Swastikas found drawn on Connecticut high school campus for second time since Israel-Hamas war ignited, district says

Authorities in Connecticut are investigating after swastikas were found drawn on a high school campus in Stamford for the second time since Hamas launched a surprise attack on Israel earlier this month, the school district said.

Students found swastikas drawn on the tennis courts of the Academy of Information Technology & Engineering on Friday and reported it to administrators, according to a statement from Stamford Public School District and city officials.

The Stamford Police Department is investigating the incident, which “appears to be an act of vandalism with no corresponding threats or derogatory comments,” Captain Thomas Barcello told CNN.

There is no indication that a member of the school community drew the symbols, the statement said, noting the district’s campuses are open to the public when school is not is session.

The district said the antisemitic symbols have been found on the school’s campus twice since October 7, when the Palestinian militant group Hamas initiated a cross-border raid from Gaza into Israel. The attack ignited a vicious response from Israel and sparked a war in which more than 8,000 people in Gaza and more than 1,400 in Israel have been killed so far.

Since the war began, advocacy groups have reported a spike in hate incidents targeting Jewish and Muslim people in the US, including the fatal stabbing of a 6-year-old Palestinian American boy in Chicago and violent antisemitic threats made online against Jewish students at New York’s Cornell University over the weekend.

The statement – written by Stamford Mayor Caroline Simmons, Board of Education president Jackie Heftman and district superintendent Tamu Lucero – denounced the act as “abhorrent” and antisemitic.

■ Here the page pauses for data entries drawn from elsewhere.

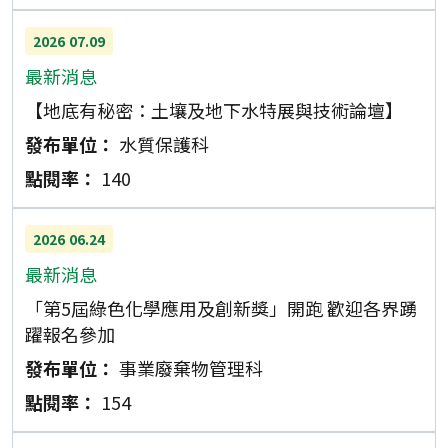
2026
07.09
最新消息
【地底有秘密：土壤及地下水特展與技術論壇】
水質保護科
140
2026
06.24
最新消息
「第5屆綠色化學應用及創新獎」開跑 歡迎各界踴
躍報名參加
事業廢棄物管理科
154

“Everyone in our community – especially the young people who attend our schools – deserve respect and to live, work, and learn without fear of being targeted based on their faith, nationality, race, ethnicity, gender, or sexual orientation,” the officials wrote.

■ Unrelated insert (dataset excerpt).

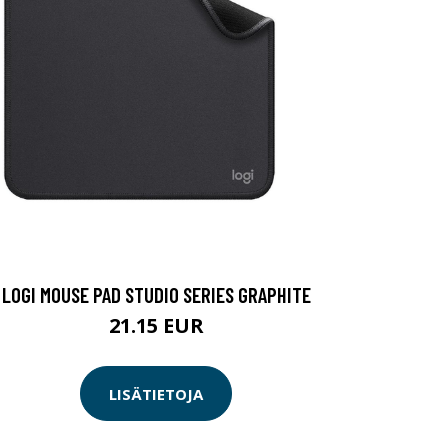
LOGI MOUSE PAD STUDIO SERIES GRAPHITE
21.15 EUR
LISÄTIETOJA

“The students who reported this latest example of hate should be commended for setting a positive example for everyone in our community,” they added.

Following the incident, city and school officials informed members of Stamford’s Jewish faith community and are taking steps to implement “anti-bias programming” in the district’s middle and high schools, the statement said.

The district is asking families to immediately contact a school administrator if they become aware of any other antisemitic incidents.

The Academy of Information Technology & Engineering is a public, college preparatory high school with about 700 students. Its campus is in central Stamford, about 50 miles southwest of New Haven, Connecticut.